PROBLEM DESCRIPTION:
Return each line of the following listing verbatim, with nothing changed, added, or left out.

Listing from a data source:
========

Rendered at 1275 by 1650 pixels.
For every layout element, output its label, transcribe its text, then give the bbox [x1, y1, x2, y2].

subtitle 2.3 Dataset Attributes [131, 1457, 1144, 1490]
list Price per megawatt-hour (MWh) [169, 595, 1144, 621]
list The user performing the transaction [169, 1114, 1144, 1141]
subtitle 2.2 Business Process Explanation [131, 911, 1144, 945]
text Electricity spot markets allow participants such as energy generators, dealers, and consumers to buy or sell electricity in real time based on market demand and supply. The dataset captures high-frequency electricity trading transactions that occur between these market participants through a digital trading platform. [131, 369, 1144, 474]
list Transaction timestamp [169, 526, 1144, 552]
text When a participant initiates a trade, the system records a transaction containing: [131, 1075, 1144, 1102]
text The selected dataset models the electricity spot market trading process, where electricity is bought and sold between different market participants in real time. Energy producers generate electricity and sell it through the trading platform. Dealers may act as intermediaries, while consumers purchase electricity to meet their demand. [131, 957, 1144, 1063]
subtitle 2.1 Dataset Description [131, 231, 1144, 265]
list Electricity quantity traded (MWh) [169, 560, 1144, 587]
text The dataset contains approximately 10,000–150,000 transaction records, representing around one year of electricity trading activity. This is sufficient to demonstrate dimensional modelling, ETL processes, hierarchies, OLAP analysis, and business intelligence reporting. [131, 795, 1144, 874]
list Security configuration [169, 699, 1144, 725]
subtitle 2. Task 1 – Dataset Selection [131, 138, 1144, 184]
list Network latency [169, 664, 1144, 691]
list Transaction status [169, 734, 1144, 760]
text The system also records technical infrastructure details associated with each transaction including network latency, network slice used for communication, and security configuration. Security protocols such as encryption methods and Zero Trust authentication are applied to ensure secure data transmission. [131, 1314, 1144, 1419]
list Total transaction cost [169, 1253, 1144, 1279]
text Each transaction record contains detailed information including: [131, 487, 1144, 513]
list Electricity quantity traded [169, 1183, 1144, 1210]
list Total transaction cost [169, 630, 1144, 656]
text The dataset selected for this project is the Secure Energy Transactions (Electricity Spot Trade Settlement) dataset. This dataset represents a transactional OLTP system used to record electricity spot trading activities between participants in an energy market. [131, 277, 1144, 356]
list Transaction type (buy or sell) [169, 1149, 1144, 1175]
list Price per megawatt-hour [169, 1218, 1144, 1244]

========

SOLUTION FOR THIS EXERCISE:
Rendered at 1275 by 1650 pixels.
For every layout element, output its label, transcribe its text, then give the bbox [x1, y1, x2, y2].

subtitle 2.3 Dataset Attributes [131, 1457, 1144, 1490]
list Price per megawatt-hour (MWh) [169, 595, 1144, 621]
list The user performing the transaction [169, 1114, 1144, 1141]
subtitle 2.2 Business Process Explanation [131, 911, 1144, 945]
text Electricity spot markets allow participants such as energy generators, dealers, and consumers to buy or sell electricity in real time based on market demand and supply. The dataset captures high-frequency electricity trading transactions that occur between these market participants through a digital trading platform. [131, 369, 1144, 474]
list Transaction timestamp [169, 526, 1144, 552]
text When a participant initiates a trade, the system records a transaction containing: [131, 1075, 1144, 1102]
text The selected dataset models the electricity spot market trading process, where electricity is bought and sold between different market participants in real time. Energy producers generate electricity and sell it through the trading platform. Dealers may act as intermediaries, while consumers purchase electricity to meet their demand. [131, 957, 1144, 1063]
subtitle 2.1 Dataset Description [131, 231, 1144, 265]
list Electricity quantity traded (MWh) [169, 560, 1144, 587]
text The dataset contains approximately 10,000–150,000 transaction records, representing around one year of electricity trading activity. This is sufficient to demonstrate dimensional modelling, ETL processes, hierarchies, OLAP analysis, and business intelligence reporting. [131, 795, 1144, 874]
list Security configuration [169, 699, 1144, 725]
subtitle 2. Task 1 – Dataset Selection [131, 138, 1144, 184]
list Network latency [169, 664, 1144, 691]
list Transaction status [169, 734, 1144, 760]
text The system also records technical infrastructure details associated with each transaction including network latency, network slice used for communication, and security configuration. Security protocols such as encryption methods and Zero Trust authentication are applied to ensure secure data transmission. [131, 1314, 1144, 1419]
list Total transaction cost [169, 1253, 1144, 1279]
text Each transaction record contains detailed information including: [131, 487, 1144, 513]
list Electricity quantity traded [169, 1183, 1144, 1210]
list Total transaction cost [169, 630, 1144, 656]
text The dataset selected for this project is the Secure Energy Transactions (Electricity Spot Trade Settlement) dataset. This dataset represents a transactional OLTP system used to record electricity spot trading activities between participants in an energy market. [131, 277, 1144, 356]
list Transaction type (buy or sell) [169, 1149, 1144, 1175]
list Price per megawatt-hour [169, 1218, 1144, 1244]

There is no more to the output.